**ASSIGNMENT:** In the table saw thread, which Grizzly model does Darryl recommend for someone with limited room in the shop?

**EXTRACT PROVIDED:**
----------------

Thanks for any input,

Tom


----------



## 42Hickorysouth (Nov 24, 2008)

Tom, why not for like $100 more than the jet don't you get the 3hp Grizzly? It is an amazing saw and is well worth the extra for that much difference in power. I would suggest the G 1023 slw if you have limited amount of room in your shop as I do, you can use the added router table on a great foundation of the Grizzly. So you get a good router table and a better saw for just one bill more. Good luck in your search. Let me know how it goes. 
Darryl


----------



## 99flhr (Oct 28, 2008)

Have had the S/C shown for a year, very satisfied. Table extension install is a bit fussy but miter slot to blade is a snap. So far it has maintained all adjustments. Liked it so well that I bought the 6" S/C granite jointer. JMO


----------



## tsteahr (Dec 7, 2008)

42Hickorysouth said:


> Tom, why not for like $100 more than the jet don't you get the 3hp Grizzly?

----------------

Data extracted from a collection:
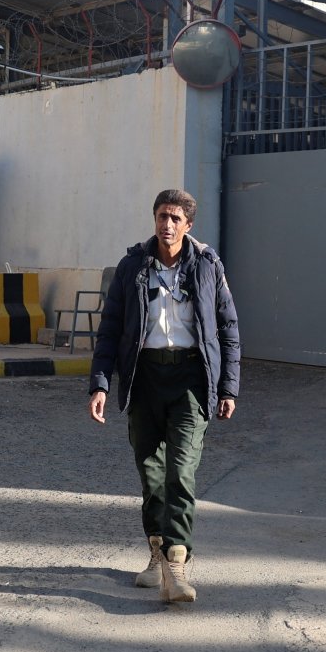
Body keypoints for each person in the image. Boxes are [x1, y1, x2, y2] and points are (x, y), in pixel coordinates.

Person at [88, 188, 240, 606]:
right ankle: (156, 550)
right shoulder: (132, 266)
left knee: (181, 471)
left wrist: (228, 387)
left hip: (191, 378)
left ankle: (177, 562)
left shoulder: (208, 265)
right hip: (144, 378)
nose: (167, 224)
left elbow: (228, 328)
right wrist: (100, 383)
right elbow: (110, 328)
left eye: (175, 218)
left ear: (188, 225)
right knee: (151, 473)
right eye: (161, 216)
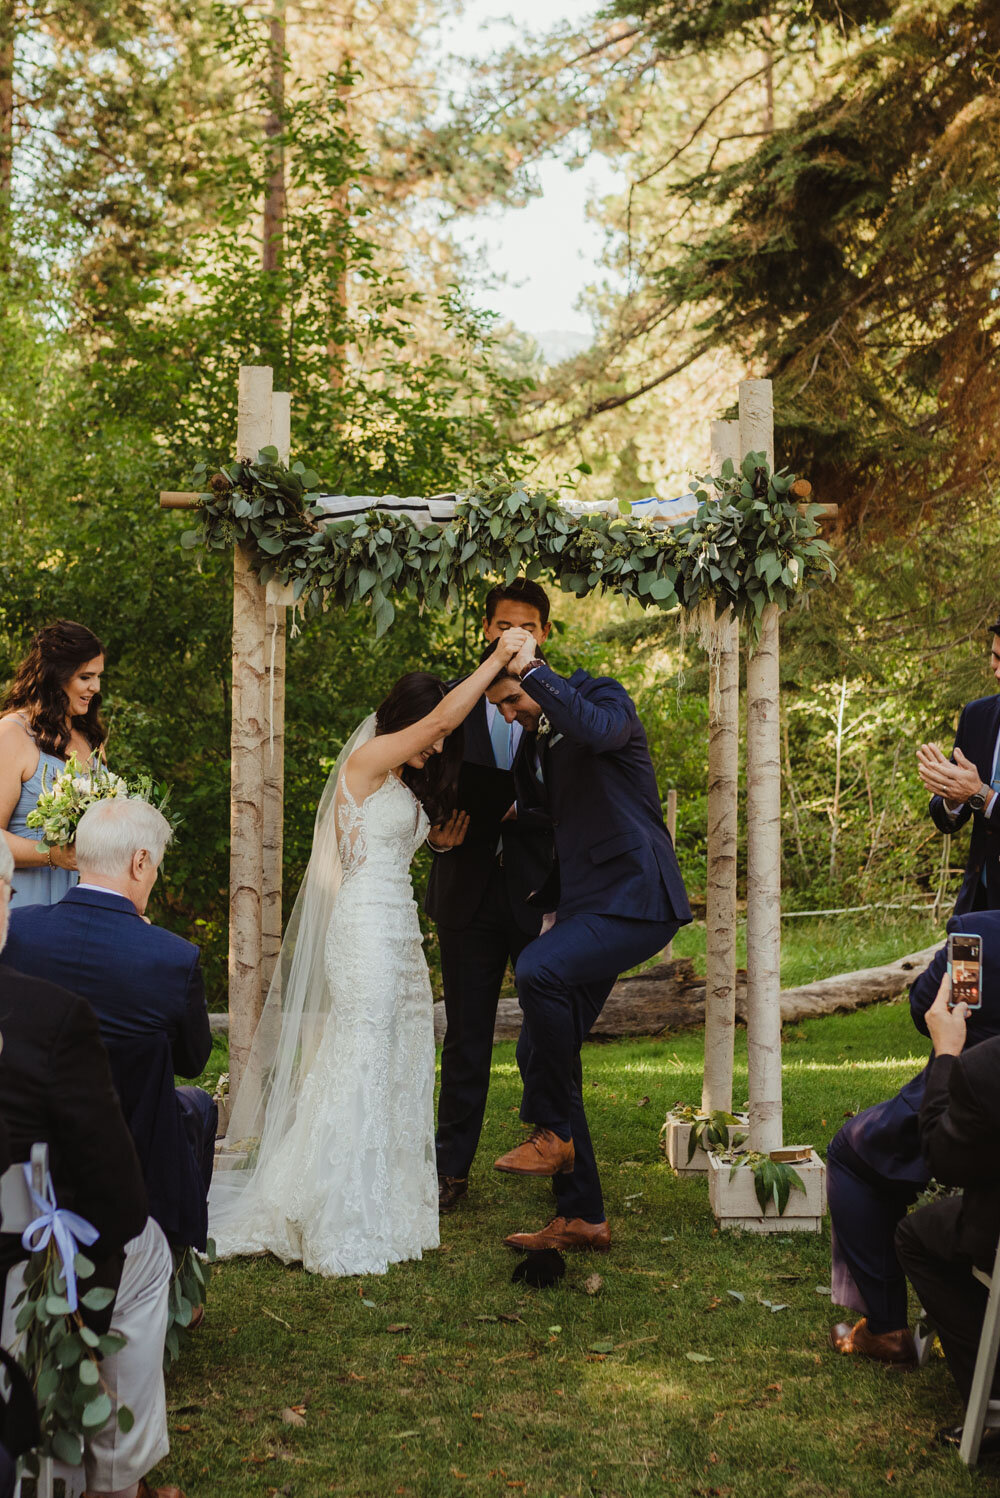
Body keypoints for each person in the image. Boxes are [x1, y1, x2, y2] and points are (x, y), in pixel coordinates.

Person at [209, 639, 528, 1278]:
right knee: (360, 1056)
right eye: (432, 733)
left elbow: (388, 846)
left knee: (400, 1055)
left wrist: (435, 844)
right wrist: (498, 660)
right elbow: (440, 723)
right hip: (361, 930)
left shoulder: (401, 781)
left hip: (401, 930)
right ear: (404, 718)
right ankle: (337, 1210)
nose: (437, 748)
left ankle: (389, 1203)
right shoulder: (366, 759)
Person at [484, 635, 692, 1252]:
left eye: (512, 698)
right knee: (539, 1052)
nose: (509, 714)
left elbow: (598, 733)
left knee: (538, 968)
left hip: (637, 893)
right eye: (499, 706)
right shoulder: (533, 743)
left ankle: (552, 1134)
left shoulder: (599, 695)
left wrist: (537, 675)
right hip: (584, 904)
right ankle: (583, 1216)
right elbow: (551, 814)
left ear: (538, 675)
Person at [0, 828, 182, 1498]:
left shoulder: (36, 956)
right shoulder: (49, 1016)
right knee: (146, 1248)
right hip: (14, 1262)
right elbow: (120, 1203)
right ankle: (115, 1477)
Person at [3, 797, 215, 1253]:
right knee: (198, 1104)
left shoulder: (15, 933)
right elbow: (192, 1061)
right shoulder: (172, 958)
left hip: (28, 1143)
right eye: (156, 866)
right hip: (133, 1150)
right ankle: (177, 1261)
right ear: (140, 862)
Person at [427, 579, 555, 1214]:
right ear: (485, 630)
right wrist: (437, 840)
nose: (513, 636)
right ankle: (451, 1172)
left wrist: (522, 813)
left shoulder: (567, 701)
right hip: (467, 894)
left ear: (544, 635)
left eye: (526, 628)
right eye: (504, 625)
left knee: (549, 1034)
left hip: (539, 895)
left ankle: (554, 1150)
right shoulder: (449, 703)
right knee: (466, 1038)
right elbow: (420, 785)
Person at [827, 908, 1000, 1367]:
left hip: (976, 1092)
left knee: (853, 1152)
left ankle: (885, 1329)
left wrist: (948, 1051)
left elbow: (927, 1007)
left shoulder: (979, 934)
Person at [896, 976, 1000, 1451]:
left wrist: (947, 1054)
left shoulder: (985, 1068)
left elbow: (943, 1158)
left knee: (917, 1234)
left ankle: (992, 1399)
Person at [0, 620, 107, 908]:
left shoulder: (91, 738)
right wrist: (52, 854)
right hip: (23, 907)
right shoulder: (12, 734)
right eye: (86, 677)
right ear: (55, 676)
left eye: (98, 677)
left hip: (82, 906)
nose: (95, 687)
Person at [917, 615, 1000, 913]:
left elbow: (978, 795)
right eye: (995, 656)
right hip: (976, 907)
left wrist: (981, 795)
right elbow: (948, 818)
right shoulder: (976, 716)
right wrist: (952, 798)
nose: (997, 671)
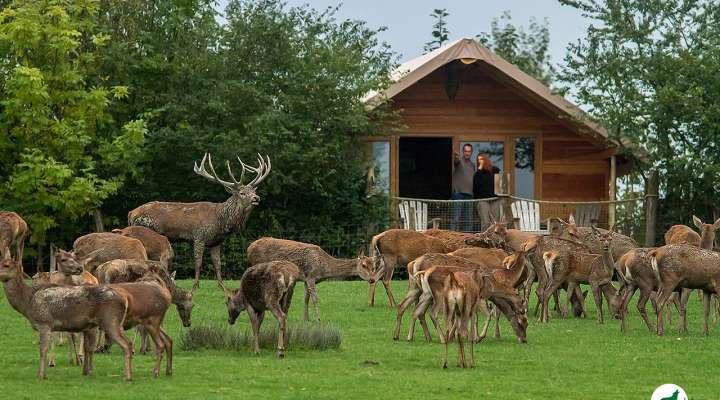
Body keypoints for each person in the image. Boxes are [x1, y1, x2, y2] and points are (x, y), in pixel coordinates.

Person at [473, 153, 501, 231]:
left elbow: (499, 184)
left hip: (494, 200)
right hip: (483, 200)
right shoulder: (477, 174)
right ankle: (484, 240)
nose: (480, 161)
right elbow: (475, 189)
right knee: (485, 222)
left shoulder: (495, 170)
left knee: (495, 223)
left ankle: (494, 240)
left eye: (481, 159)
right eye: (478, 160)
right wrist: (477, 200)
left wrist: (499, 195)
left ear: (486, 160)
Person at [451, 144, 475, 231]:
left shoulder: (473, 165)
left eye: (469, 151)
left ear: (471, 152)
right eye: (465, 151)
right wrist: (456, 157)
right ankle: (452, 238)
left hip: (469, 195)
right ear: (463, 152)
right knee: (456, 218)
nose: (467, 153)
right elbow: (456, 161)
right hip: (458, 194)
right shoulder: (459, 161)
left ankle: (467, 239)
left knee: (468, 220)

----------------

**RESULT FOR THIS EXERCISE:** The G 1023 slw.